Alan, age 45
Even after surgery, the physical pain was never a real issue.
But the emotional distress was a different story. The injury threatened my sense of self as a healthy and vibrant man. It stressed my marriage. After the injury, it felt like my wife and I had reversed our usual roles. For example, when we traveled, my wife not only carried her own suitcase, she had to carry mine as well.
Right after surgery, I became even more dependent on her. It felt as though I needed her for everything. I grew short tempered over little things. She wasn’t a great nurse, but I know that I was an impossible patient.
I should have talked with her about my feelings. I should have let her know that I was scared to death that my leg was never going to be right. That would have helped. Instead, I grew more and more irritable, letting her know about every one of my complaints.

→ **Activity list**:
**a)** Copy out every sentence in Alan's account of his injury that begins with the word "I".
**b)** Continue Alan's account of his injury, starting after its final sentence.
None of the data is used in working with Alan's account of his injury.

→ **Data shown**:
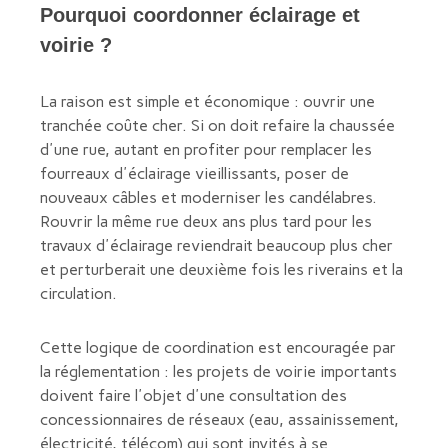
Pourquoi coordonner éclairage et
voirie ?
La raison est simple et économique : ouvrir une
tranchée coûte cher. Si on doit refaire la chaussée
d'une rue, autant en profiter pour remplacer les
fourreaux d'éclairage vieillissants, poser de
nouveaux câbles et moderniser les candélabres.
Rouvrir la même rue deux ans plus tard pour les
travaux d'éclairage reviendrait beaucoup plus cher
et perturberait une deuxième fois les riverains et la
circulation.
Cette logique de coordination est encouragée par
la réglementation : les projets de voirie importants
doivent faire l'objet d'une consultation des
concessionnaires de réseaux (eau, assainissement,
électricité, télécom) qui sont invités à se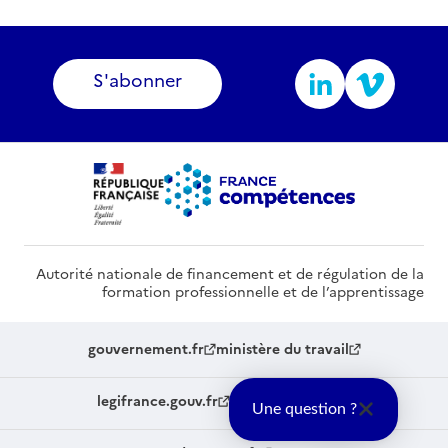
S'abonner
Autorité nationale de financement et de régulation de la
formation professionnelle et de l’apprentissage
gouvernement.fr
ministère du travail
legifrance.gouv.fr
service-public.fr
Une question ?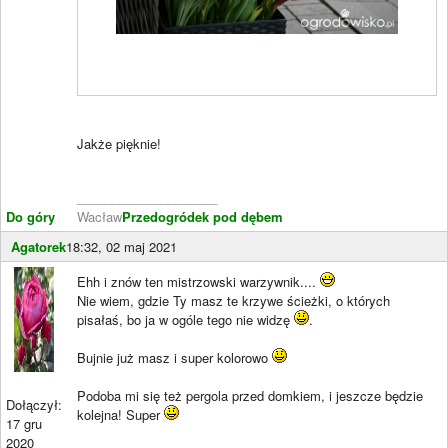
Jakże pięknie!
____________________
Do góry
Wacław
Przedogródek pod dębem
Agatorek
18:32, 02 maj 2021
Ehh i znów ten mistrzowski warzywnik....
Nie wiem, gdzie Ty masz te krzywe ścieżki, o których
pisałaś, bo ja w ogóle tego nie widzę
.
Bujnie już masz i super kolorowo
Podoba mi się też pergola przed domkiem, i jeszcze będzie
Dołączył:
kolejna! Super
17 gru
2020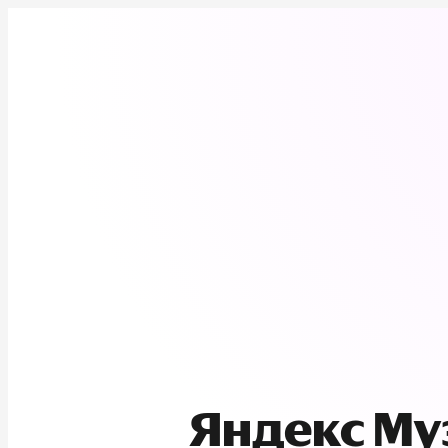
Яндекс М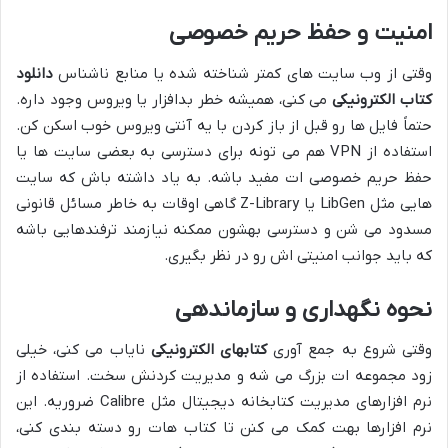
امنیت و حفظ حریم خصوصی
وقتی از وب سایت های کمتر شناخته شده یا منابع ناشناس
دانلود
کتاب الکترونیکی
می کنی، همیشه خطر بدافزار یا ویروس وجود داره.
حتماً فایل ها رو قبل از باز کردن با یه آنتی ویروس خوب اسکن کن.
استفاده از VPN هم می تونه برای دسترسی به بعضی سایت ها یا
حفظ حریم خصوصی ات مفید باشه. به یاد داشته باش که سایت
هایی مثل LibGen یا Z-Library گاهی اوقات به خاطر مسائل قانونی
مسدود می شن و دسترسی بهشون ممکنه نیازمند ترفندهایی باشه
که باید جوانب امنیتی اش رو در نظر بگیری.
نحوه نگهداری و سازماندهی
وقتی شروع به جمع آوری
کتابهای الکترونیکی
نایاب می کنی، خیلی
زود مجموعه ات بزرگ می شه و مدیریت کردنش سخت. استفاده از
نرم افزارهای مدیریت کتابخانه دیجیتال مثل Calibre ضروریه. این
نرم افزارها بهت کمک می کنن تا کتاب هات رو دسته بندی کنی،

→ **Task results**:
**a)**
I grew short tempered over little things.
I should have talked with her about my feelings.
I should have let her know that I was scared to death that my leg was never going to be right.

**b)**
After about a week of this, my wife said that she needed a break. She decided to take a few days off to visit an out of town girlfriend. I felt abandoned and even more miserable. But I did start to do more for myself. I discovered that I wasn’t as helpless as I had been feeling. I also reached out more—getting practical and emotional support from friends. When my wife returned, at least I knew enough to keep my complaints to myself. But the issues didn’t magically disappear.
In retrospect, I can say that the ACL tear and surgery didn’t really cause the marital crisis, it just highlighted the problems that were always there. It pushed us to the edge, and it was the catalyst that forced us to do something about our problems. We got ourselves into therapy. It was hard, but, as a result of that difficulty, our relationship is better today than ever.